Exercise aim: The records below are to be transcribed exactly from their first line to the line that has "Обновление моста, проходящего через", inclusive, with every picture omitted.
___ Supplied material
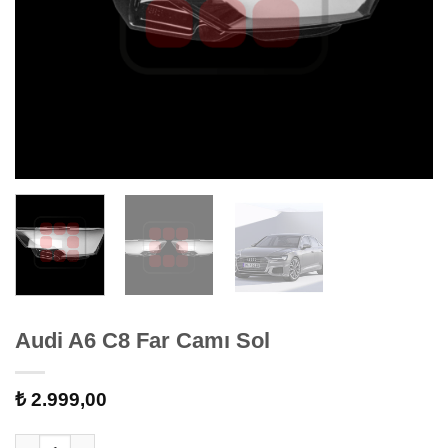
Audi A6 C8 Far Camı Sol
₺
2.999,00
Audi A6 C8 Far Camı Sol adet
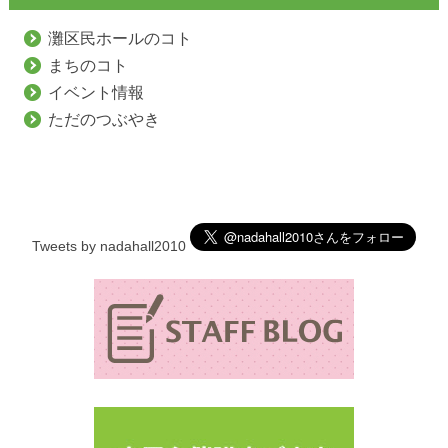
灘区民ホールのコト
まちのコト
イベント情報
ただのつぶやき
Tweets by nadahall2010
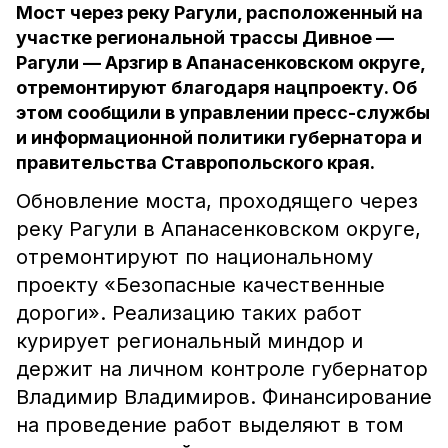
Мост через реку Рагули, расположенный на
участке региональной трассы Дивное —
Рагули — Арзгир в Апанасенковском округе,
отремонтируют благодаря нацпроекту. Об
этом сообщили в управлении пресс-службы
и информационной политики губернатора и
правительства Ставропольского края.
Обновление моста, проходящего через
реку Рагули в Апанасенковском округе,
отремонтируют по национальному
проекту «Безопасные качественные
дороги». Реализацию таких работ
курирует региональный миндор и
держит на личном контроле губернатор
Владимир Владимиров. Финансирование
на проведение работ выделяют в том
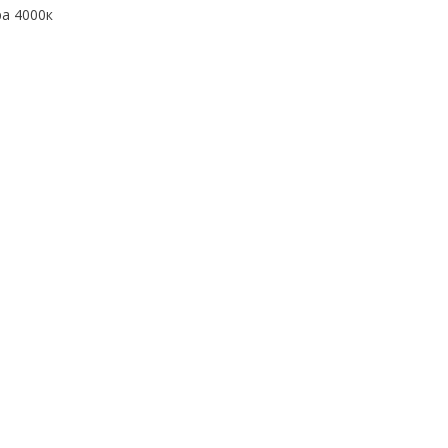
а 4000к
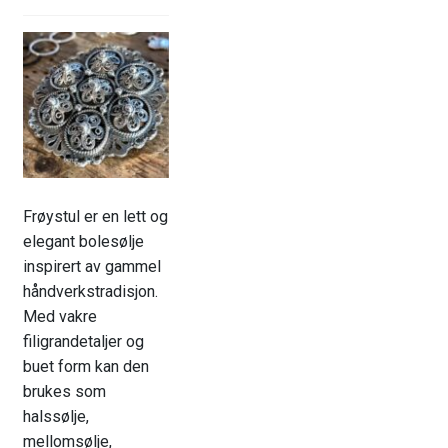
ut
unde
GAVEKORT
Fold
VÅR HULDREVERDEN
ut
unde
FINN FORHANDLER
Frøystul er en lett og
elegant bolesølje
inspirert av gammel
håndverkstradisjon.
Med vakre
filigrandetaljer og
buet form kan den
brukes som
halssølje,
mellomsølje,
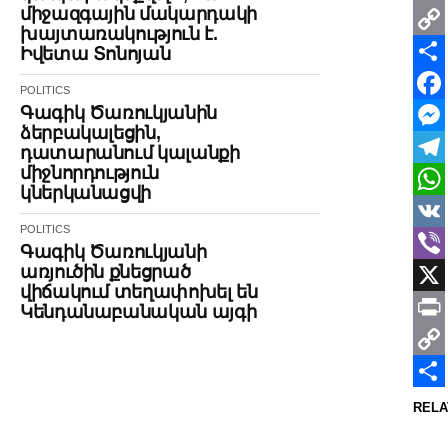
միջազգային մակարդակի
Print
խայտառակություն է.
Cop
Իվետա Տոնոյան
Link
Shar
POLITICS
Գագիկ Ծառուկյանին
Face
ձերբակալեցին,
Mes
դատարանում կալանքի
միջնորդություն
Tele
կներկանացվի
Wha
POLITICS
VK
Գագիկ Ծառուկյանի
առյուծին քնեցրած
Vibe
վիճակում տեղափոխել են
X
Կենդանաբանական այգի
Print
Cop
Link
Shar
RELA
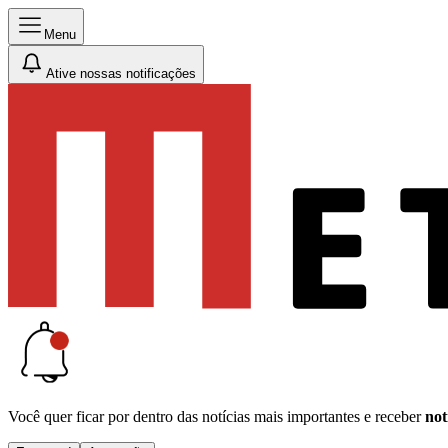
Menu
Ative nossas notificações
Você quer ficar por dentro das notícias mais importantes e receber
not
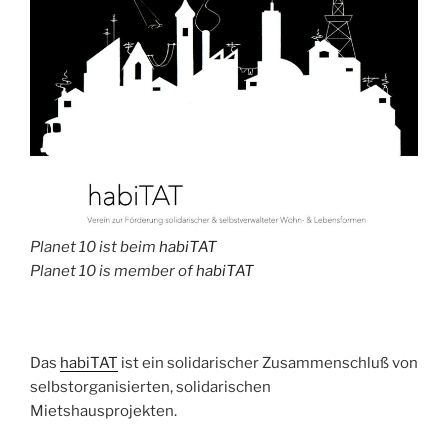
Planet 10 ist beim
habiTAT
Planet 10 is member of
habiTAT
Das
habiTAT
ist ein solidarischer Zusammenschluß von
selbstorganisierten, solidarischen
Mietshausprojekten.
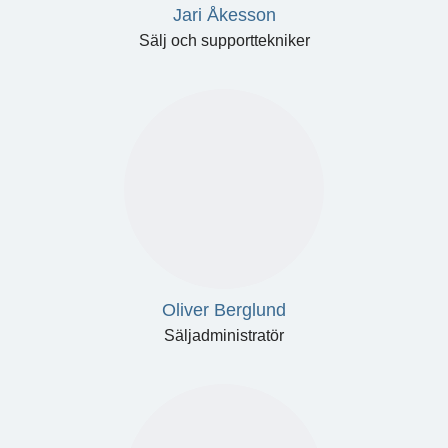
Jari Åkesson
Sälj och supporttekniker
Oliver Berglund
Säljadministratör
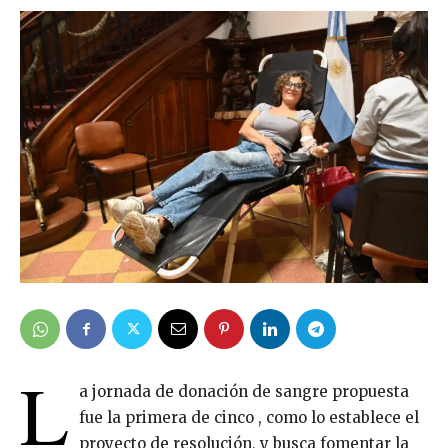
L
a jornada de donación de sangre propuesta
fue la primera de cinco , como lo establece el
proyecto de resolución, y busca fomentar la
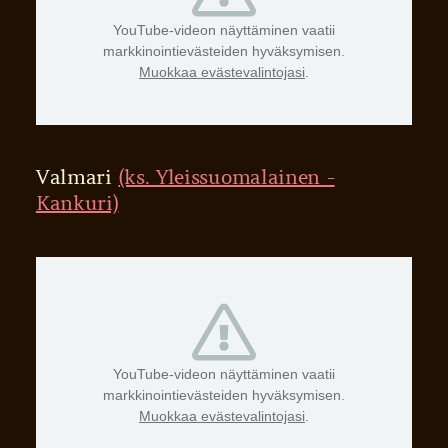
YouTube-videon näyttäminen vaatii
markkinointievästeiden hyväksymisen.
Muokkaa evästevalintojasi
.
Valmari
(ks. Yleissuomalainen -
Kankuri)
YouTube-videon näyttäminen vaatii
markkinointievästeiden hyväksymisen.
Muokkaa evästevalintojasi
.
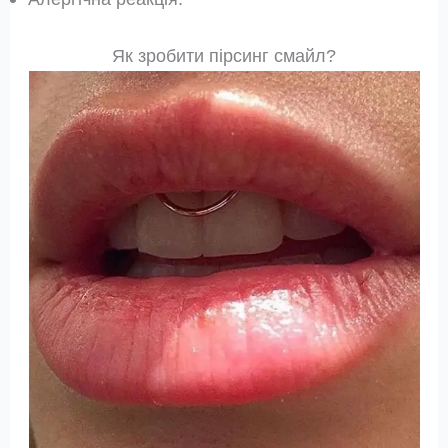
Як зробити пірсинг смайл?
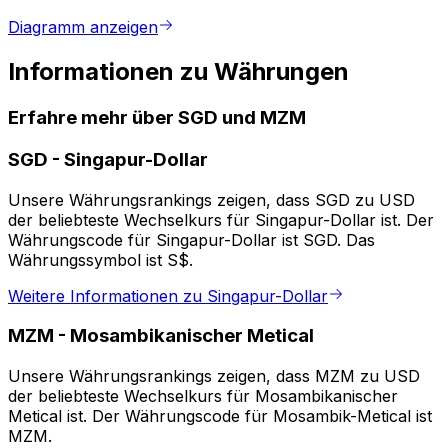
Diagramm anzeigen
Informationen zu Währungen
Erfahre mehr über SGD und MZM
SGD
-
Singapur-Dollar
Unsere Währungsrankings zeigen, dass SGD zu USD
der beliebteste Wechselkurs für Singapur-Dollar ist. Der
Währungscode für Singapur-Dollar ist SGD. Das
Währungssymbol ist S$.
Weitere Informationen zu Singapur-Dollar
MZM
-
Mosambikanischer Metical
Unsere Währungsrankings zeigen, dass MZM zu USD
der beliebteste Wechselkurs für Mosambikanischer
Metical ist. Der Währungscode für Mosambik-Metical ist
MZM.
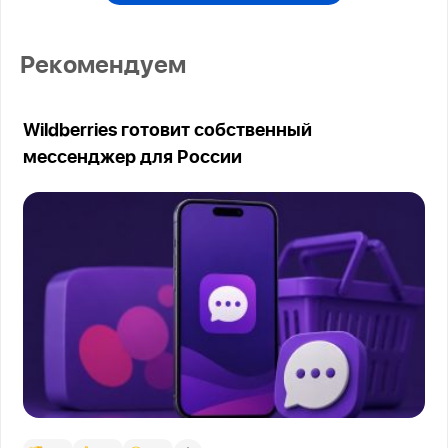
Рекомендуем
Wildberries готовит собственный
мессенджер для России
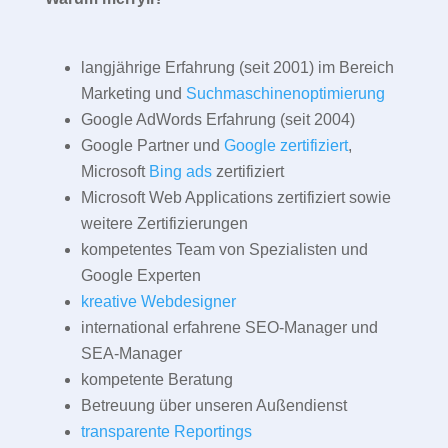
langjährige Erfahrung (seit 2001) im Bereich
Marketing und
Suchmaschinenoptimierung
Google AdWords Erfahrung (seit 2004)
Google Partner und
Google zertifiziert
,
Microsoft
Bing ads
zertifiziert
Microsoft Web Applications zertifiziert sowie
weitere Zertifizierungen
kompetentes Team von Spezialisten und
Google Experten
kreative Webdesigner
international erfahrene SEO-Manager und
SEA-Manager
kompetente Beratung
Betreuung über unseren Außendienst
transparente Reportings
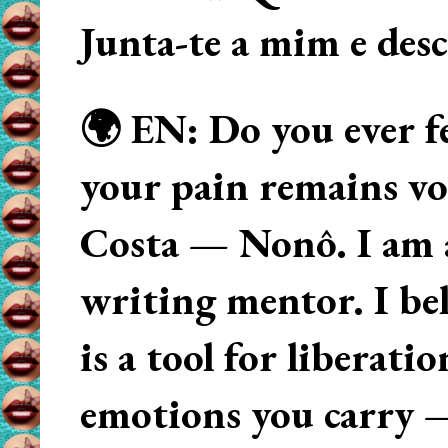
Junta-te a mim e des
🌍 EN: Do you ever fe
your pain remains voi
Costa — Nonô. I am 
writing mentor. I beli
is a tool for liberati
emotions you carry 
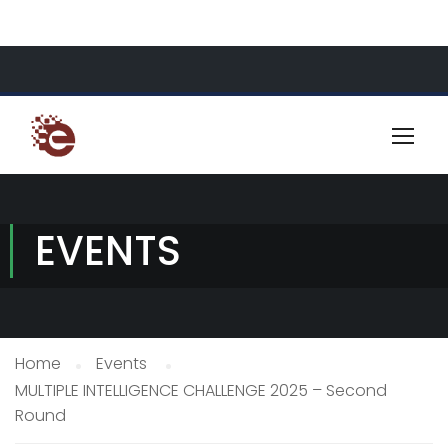
About Us
Resources
Contact
EVENTS
Home
Events
MULTIPLE INTELLIGENCE CHALLENGE 2025 – Second
Round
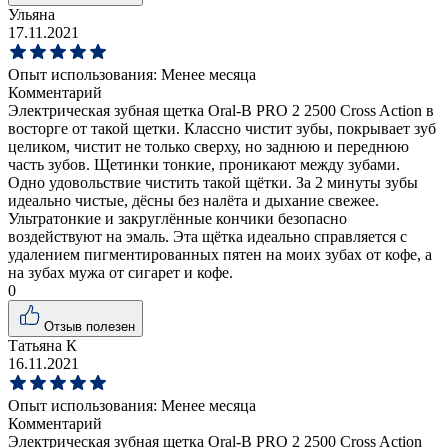
Ульяна
17.11.2021
Опыт использования:
Менее месяца
Комментарий
Электрическая зубная щетка Oral-B PRO 2 2500 Cross Action в
восторге от такой щетки. Классно чистит зубы, покрывает зуб
целиком, чистит не только сверху, но заднюю и переднюю
часть зубов. Щетинки тонкие, проникают между зубами.
Одно удовольствие чистить такой щётки. За 2 минуты зубы
идеально чистые, дёсны без налёта и дыхание свежее.
Ультратонкие и закруглённые кончики безопасно
воздействуют на эмаль. Эта щётка идеально справляется с
удалением пигментированных пятен на моих зубах от кофе, а
на зубах мужа от сигарет и кофе.
0
Отзыв полезен
Татьяна К
16.11.2021
Опыт использования:
Менее месяца
Комментарий
Электрическая зубная щетка Oral-B PRO 2 2500 Cross Action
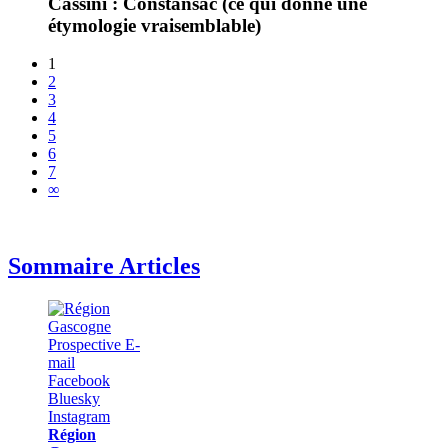
Cassini : Constansac (ce qui donne une
étymologie vraisemblable)
1
2
3
4
5
6
7
∞
Sommaire Articles
Région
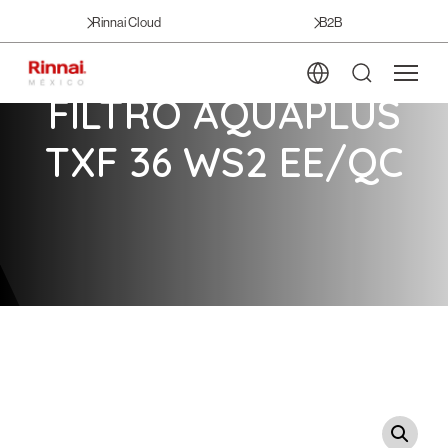
Rinnai Cloud
B2B
FILTRO AQUAPLUS
TXF 36 WS2 EE/QC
______
Solved problem:
Audi A6 C8 Far Camı Sol
₺
2.999,00
Audi A6 C8 Far Camı Sol adet
灘区民ホールのコト
まちのコト
イベント情報
ただのつぶやき
Tweets by nadahall2010
Мост через реку Рагули, расположенный на
участке региональной трассы Дивное —
Рагули — Арзгир в Апанасенковском округе,
отремонтируют благодаря нацпроекту. Об
этом сообщили в управлении пресс-службы
и информационной политики губернатора и
правительства Ставропольского края.
Обновление моста, проходящего через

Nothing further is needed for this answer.